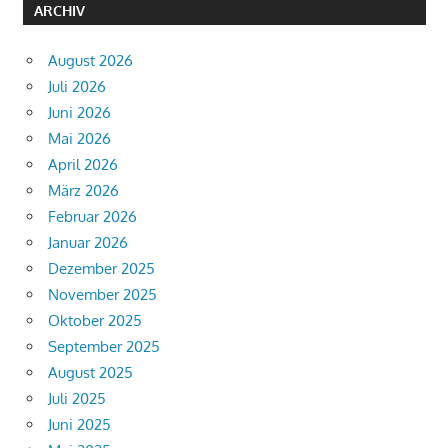
ARCHIV
August 2026
Juli 2026
Juni 2026
Mai 2026
April 2026
März 2026
Februar 2026
Januar 2026
Dezember 2025
November 2025
Oktober 2025
September 2025
August 2025
Juli 2025
Juni 2025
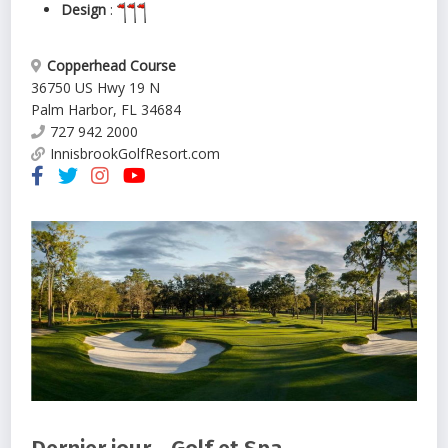
Design
:
Copperhead Course
36750 US Hwy 19 N
Palm Harbor
,
FL
34684
727 942 2000
InnisbrookGolfResort.com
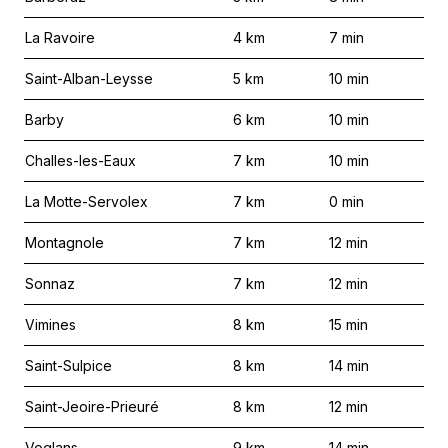
La Ravoire
4
km
7
min
Saint-Alban-Leysse
5
km
10
min
Barby
6
km
10
min
Challes-les-Eaux
7
km
10
min
La Motte-Servolex
7
km
0
min
Montagnole
7
km
12
min
Sonnaz
7
km
12
min
Vimines
8
km
15
min
Saint-Sulpice
8
km
14
min
Saint-Jeoire-Prieuré
8
km
12
min
Voglans
9
km
14
min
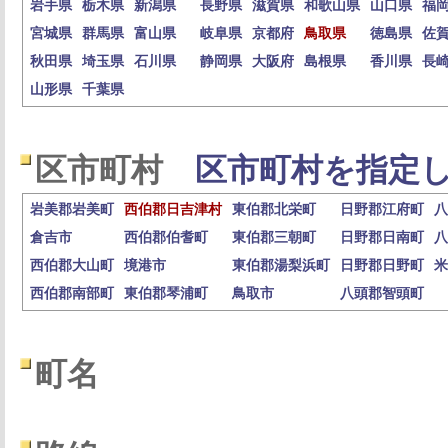
岩手県
栃木県
新潟県
長野県
滋賀県
和歌山県
山口県
福
宮城県
群馬県
富山県
岐阜県
京都府
鳥取県
徳島県
佐
秋田県
埼玉県
石川県
静岡県
大阪府
島根県
香川県
長
山形県
千葉県
区市町村
区市町村を指定し
岩美郡岩美町
西伯郡日吉津村
東伯郡北栄町
日野郡江府町
八
倉吉市
西伯郡伯耆町
東伯郡三朝町
日野郡日南町
八
西伯郡大山町
境港市
東伯郡湯梨浜町
日野郡日野町
米
西伯郡南部町
東伯郡琴浦町
鳥取市
八頭郡智頭町
町名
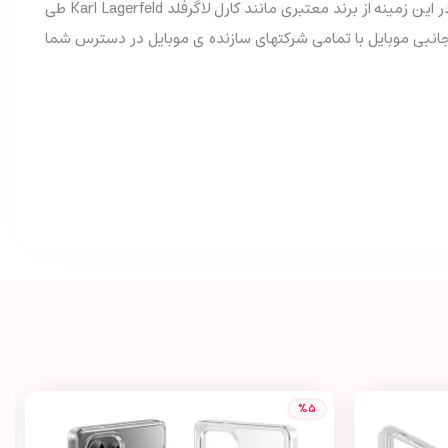
فروشگاه دیجی همکار وارد کننده لوازم جانبی سی جی موبایل در پیرو نیاز مردم در قلمرو اکسسوری و لوازم جانبی موبایل با سابقه درخشان در این زمینه از برند معتبری مانند کارل لاگرفلد Karl Lagerfeld طی
جانبی موبایل با تمامی شرکتهای سازنده ی موبایل در دسترس شما
%5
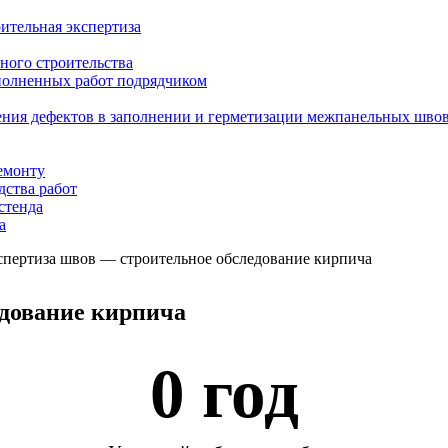
ительная экспертиза
ного строительства
ыполненных работ подрядчиком
ения дефектов в заполнении и герметизации межпанельных шво
емонту
дства работ
стенда
а
спертиза швов — строительное обследование кирпича
едование кирпича
0
 год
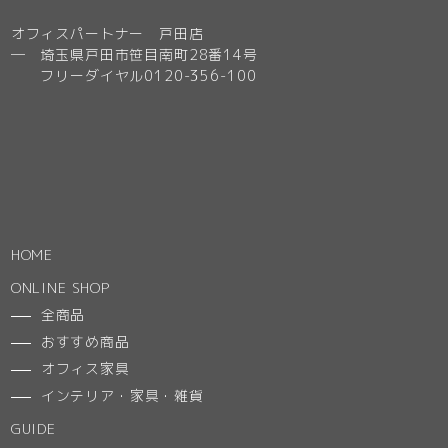
オフィスパートナー 戸田店
─ 埼玉県戸田市笹目南町28番14号
フリーダイヤル0120-356-100
HOME
ONLINE SHOP
全商品
おすすめ商品
オフィス家具
インテリア・家具・雑貨
GUIDE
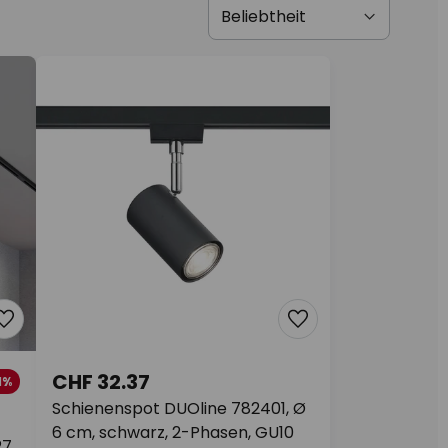
CHF 32.37
1%
Schienenspot DUOline 782401, Ø
6 cm, schwarz, 2-Phasen, GU10
27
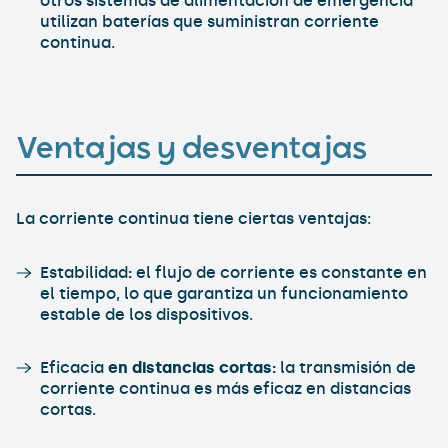
otros sistemas de alimentación de emergencia
utilizan baterías que suministran corriente
continua.
Ventajas y desventajas
La corriente continua tiene ciertas ventajas:
Estabilidad
:
el flujo de corriente es constante en
el tiempo, lo que garantiza un funcionamiento
estable de los dispositivos.
Eficacia
en distancias cortas:
la transmisión de
corriente continua es más eficaz en distancias
cortas.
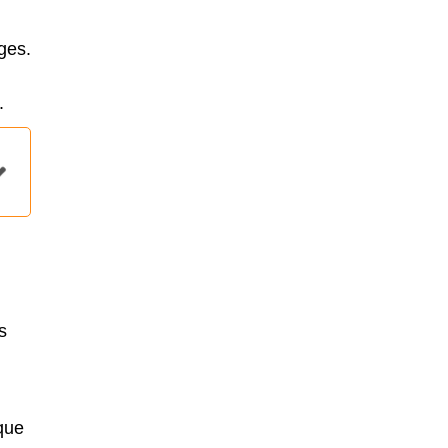
ges.
.
s
que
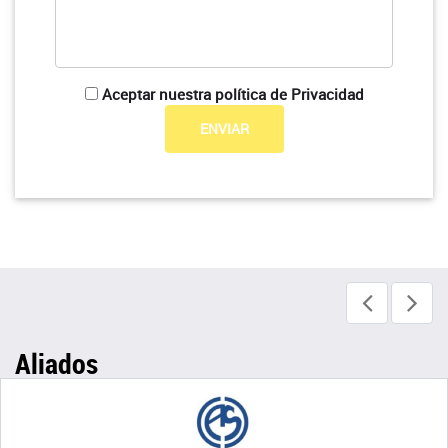
Aceptar nuestra política de Privacidad
Aliados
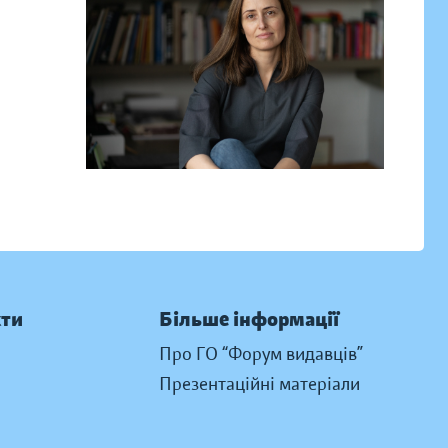
кти
Більше інформації
Про ГО “Форум видавців”
Презентаційні матеріали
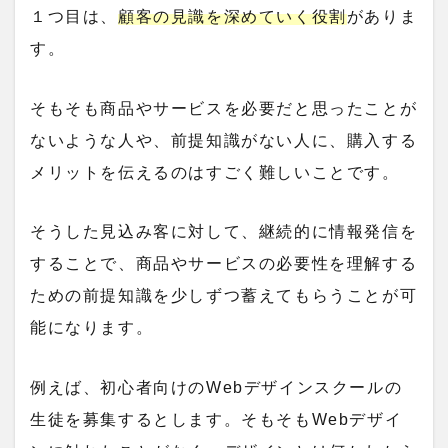
１つ目は、
顧客の見識を深めていく役割
がありま
す。
そもそも商品やサービスを必要だと思ったことが
ないような人や、前提知識がない人に、購入する
メリットを伝えるのはすごく難しいことです。
そうした見込み客に対して、継続的に情報発信を
することで、商品やサービスの必要性を理解する
ための前提知識を少しずつ蓄えてもらうことが可
能になります。
例えば、初心者向けのWebデザインスクールの
生徒を募集するとします。そもそもWebデザイ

# Problem statement:
Find each line in the records holding the string "кирпича" and show it.

# Written solution:
спертиза швов — строительное обследование кирпича
едование кирпича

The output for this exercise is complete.